> **Vorliegender Text**:
··········

3. Das Christentum ist zunächst „zu“ Schwachheit hin. Nicht viel Edle und Gelehrte, nicht viel Reiche und Mächtige, nicht viel Große und Gewaltige (1Kor 1,26-29), keine prunkenden Synoden, keine hochklingenden Titel, keine verstandesscharfen Glaubensdebatten, keine Anerkennung von der Welt - in dieser Schlichtheit und Knechtsgestalt hat das Urchristentum seine grundlegenden Triumphe gefeiert; und überall, wo die Gemeinde diesen Boden der Schwachheit verließ, verließ sie auch den Boden der Kraft. Gewiß, Zinzendorf war ein Reichsgraf, aber Luther war Bauernsohn, John Bunyan war Kesselflicker, William Carey Schuhmacher, Tersteegen Bandwirker. Timotheus hatte seine Magenschwäche (1Tim 5,23), und Paulus hatte seinen „Pfahl im Fleisch“ (2Kor 12,7), und gerade ihm, diesem größten Diener des Herrn, wurde durch eine besondere Offenbarung die Gewißheit zuteil, daß Schwachheiten und Bedrängnisse durchaus nicht ohne weiteres Hindernisse sind, sondern oft gottgegebene Schutzmittel gegen Selbstüberhebung und Hochmut, zur Brauchbarerhaltung des Werkzeugs, zur Vertiefung des göttlichen Gnadenwertes in uns und durch uns. Wie die Wolke der Herrlichkeit über der Stiftshütte ruhte (2. Mose 40,34), so will die Kraft Gottes, uns „überzeltend“, über unserer schwachen Leibeshütte wohnen (2Kor 12,9). Eine Beterin auf dem Krankenlager, eine Wäscherin, die ihre Spargroschen dem Herrn gibt, ein Dienst selbstverleugnender Liebe, ein stilles Zeugnis im Geräusch des Berufslebens - das ist alles Dienst in Schwachheit und doch in Kraft. In der Tat:
II.
Das Christentum ist aus Kraft, durch Kraft, zu Siegeskraft hin. Hinter dem Zeugendienst der Erlösten steht die Auferstehungskraft des Erlösers. Christentum ist Auferstehungsglaube. Am Evangelium lebt alles. „Der Tod ist verschlungen in den Sieg.“ Darum ist das Christentum der Liebe auch das Allerpositivste in der Welt.

··········

> **Auszüge aus Material**:
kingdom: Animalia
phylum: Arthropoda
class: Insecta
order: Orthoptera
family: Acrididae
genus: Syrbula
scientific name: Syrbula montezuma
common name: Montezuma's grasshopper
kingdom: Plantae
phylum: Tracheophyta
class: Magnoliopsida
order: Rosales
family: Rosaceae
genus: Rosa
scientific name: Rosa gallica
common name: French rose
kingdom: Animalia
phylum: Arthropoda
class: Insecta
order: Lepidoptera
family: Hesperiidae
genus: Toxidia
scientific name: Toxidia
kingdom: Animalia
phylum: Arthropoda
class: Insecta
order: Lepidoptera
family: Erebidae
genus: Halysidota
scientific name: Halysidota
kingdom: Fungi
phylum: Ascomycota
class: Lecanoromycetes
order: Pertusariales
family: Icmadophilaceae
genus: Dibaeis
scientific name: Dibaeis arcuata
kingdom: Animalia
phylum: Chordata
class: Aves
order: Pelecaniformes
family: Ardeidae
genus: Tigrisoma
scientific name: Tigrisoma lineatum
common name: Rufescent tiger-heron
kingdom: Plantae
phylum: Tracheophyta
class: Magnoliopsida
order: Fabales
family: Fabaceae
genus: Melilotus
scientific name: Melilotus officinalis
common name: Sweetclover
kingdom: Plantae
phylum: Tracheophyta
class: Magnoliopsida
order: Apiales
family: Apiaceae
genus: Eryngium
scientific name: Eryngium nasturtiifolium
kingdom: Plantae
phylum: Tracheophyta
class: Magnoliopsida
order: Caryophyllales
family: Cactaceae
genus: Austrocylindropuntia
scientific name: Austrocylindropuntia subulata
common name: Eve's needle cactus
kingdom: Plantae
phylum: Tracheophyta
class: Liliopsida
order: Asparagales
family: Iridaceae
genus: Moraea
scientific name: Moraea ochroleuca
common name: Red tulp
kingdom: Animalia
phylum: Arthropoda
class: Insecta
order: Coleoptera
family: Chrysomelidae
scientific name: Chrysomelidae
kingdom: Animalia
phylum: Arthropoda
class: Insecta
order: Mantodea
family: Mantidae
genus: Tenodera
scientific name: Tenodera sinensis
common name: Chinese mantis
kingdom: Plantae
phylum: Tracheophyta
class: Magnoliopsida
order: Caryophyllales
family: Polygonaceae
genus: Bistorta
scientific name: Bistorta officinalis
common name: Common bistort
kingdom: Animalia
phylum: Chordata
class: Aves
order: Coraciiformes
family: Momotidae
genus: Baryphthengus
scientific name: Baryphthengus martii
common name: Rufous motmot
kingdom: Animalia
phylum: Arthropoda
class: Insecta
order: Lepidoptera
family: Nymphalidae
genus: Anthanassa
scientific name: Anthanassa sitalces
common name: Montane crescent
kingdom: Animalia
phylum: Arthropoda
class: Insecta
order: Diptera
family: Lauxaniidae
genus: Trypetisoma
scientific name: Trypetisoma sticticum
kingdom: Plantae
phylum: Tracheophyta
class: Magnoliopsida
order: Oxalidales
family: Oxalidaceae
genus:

··········

> **Aufgaben und Übungen**:
**1.** Gib aus dem Text über das Christentum den Abschnitt wortgetreu wieder, der mit den Worten „Das Christentum ist aus“ beginnt und mit „in der Welt.“ endet.
**2.** Prüfe am Text über das Christentum, ob die folgenden Aussagen zutreffen, und beantworte jede mit Ja oder Nein samt den entscheidenden Worten des Textes als wörtlichem Zitat: (a) Luther war ein Bauernsohn. (b) Tersteegen war Schuhmacher. (c) Zinzendorf war ein Reichsgraf.

> **Antworten je Aufgabe**:
**1.**
Das Christentum ist aus Kraft, durch Kraft, zu Siegeskraft hin. Hinter dem Zeugendienst der Erlösten steht die Auferstehungskraft des Erlösers. Christentum ist Auferstehungsglaube. Am Evangelium lebt alles. „Der Tod ist verschlungen in den Sieg.“ Darum ist das Christentum der Liebe auch das Allerpositivste in der Welt.

**2.**
(a) Ja: „Luther war Bauernsohn“
(b) Nein: „William Carey Schuhmacher, Tersteegen Bandwirker“
(c) Ja: „Zinzendorf war ein Reichsgraf“